TTT: Winter Reading List
It’s been a while since I’ve done a Top Ten Tuesday. Normally, I participate in the topic provided by the Broke and the Bookish team. But this time, I’m going it alone to provide you with a list of the books I hope to get through between December 21st and March 21st (or thereabouts). You might recognize some of these books from previous reading lists, but I’m happy to say most of them are new. So here it is:
My Winter 2012/2013 Top Ten Fiction Reading List
|ANNA DRESSED IN BLOOD
by Kendare Blake
I think this might be the first in a series, but in any case, it’s been recommended by many people, despite being creepy, even, perhaps “YA Horror.” Yeah, horror’s not my genre of choice, but I’m willing to see how it works for YA.
|DAUGHTER OF SMOKE AND BONE
by Laini Taylor
Another highly-recommended novel. The description sounds urban fantasy, with a protagonist who speaks strange languages, and “winged strangers,” all set in Prague. Again, a bit off-the-beaten-track for me, but the high praise it has received piques my interest.
|A GAME OF THRONES
by George R. R. Martin
This is the first volume of the much-talked-about fantasy series. It has recently been made into an HBO series, so the chatter about it has increased exponentially. I don’t read a lot of fantasy, so I thought this would be a good way to get a bit more fantasy into my literary diet, and find out what all the fuss is about.
by Stephen King
THE STAND is hailed by many as King’s finest hour. I don’t typically read his favorite genre (horror), but I have a lot of time for Stephen King because he knows how to write, and not everything he writes is horror. He likes suspense, and, yes, he does like to scare, but he also has some interesting story ideas. This edition is the “complete and uncut” version. I think there’s a dent in my desk where it’s been sitting…
|THE TURN OF THE SCREW
by Henry James
I won this in Robin Moran‘s Hallowe’en giveaway (thanks Robin!), so even though it’s classic horror/suspense/scare-your-pants-off, I’ll read it. Especially given it’s a classic, and probably one of those books I ought to read anyway.
by Stephen King
Yes, this is the second of three–THREE–Stephen King novels on my list. I’m serious people–I don’t usually read horror. But I also have some friends who are Stephen King fans and keep recommending books to me. What am I to do? Heck, I don’t even know enough about this book to tell you what it’s about. But someone recommended it, so there it is!
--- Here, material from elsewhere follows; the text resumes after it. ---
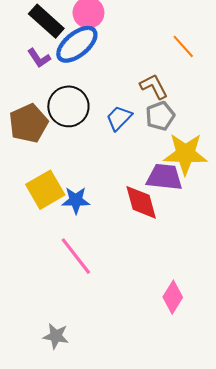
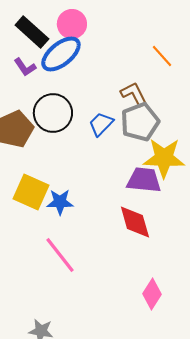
gray pentagon: (160, 116) -> (140, 122), size x1.4
yellow square: (45, 190) -> (31, 192), turned -36
red diamond: (141, 202) -> (135, 222), moved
|THE GUNSLINGER (THE DARK TOWER I)
by Stephen King
Another recommended Stephen King novel. It’s the first in his “Dark Tower” series that’s been running for… years, now, I think…
|CITY OF BONES
by Cassandra Clare
This has been sitting on my iPad for a while now, so I really ought to get around to reading it. A lot of people have enjoyed Cassandra’s IMMORTAL INSTRUMENTS series–of which this is the first. It appears to be another urban fantasy, in which a teenage girl, Clary, gets caught up in the Shadowhunters’ battle to rid the world of demons.
|SHADOW AND BONE
by Leigh Bardugo
It goes without saying that I ought to read this book, especially since it has been on national “best of 2012″ lists, up with John Green’s THE FAULT IN OUR STARS. Not to mention it’s being made into a movie. I believe the novel is set in Russia, and involves a girl called Alina, who discovers a hidden ability that could help her nation in their fight against the flesh-eating Shadow Fold.
by Dan Krokos
Another book I’ve been wanting to read since before it came out, which is why it’s on this list. It’s the first in a series revolving around Miranda, a girl with no memory, but possessing incredible combat skills. Her lack of memory seems to be the least of her problems as she and her team flee from an impending doom–or so it seems. That’s as much as I know about it. But the book has had rave reviews, so I’m intrigued.
The observant among you will have noticed that this is my Winter fiction reading list. If you infer from this that I also hope to get some non-fiction reading in over the next three months, you are correct. There’s a lot of non-fiction (theology and history in particular) that I need to get to on top of all the great fiction I have to read. So many books, so little time. A delightful problem to have.
Are there any books you plan to read over the winter? Any you think I should have on my list for next Spring?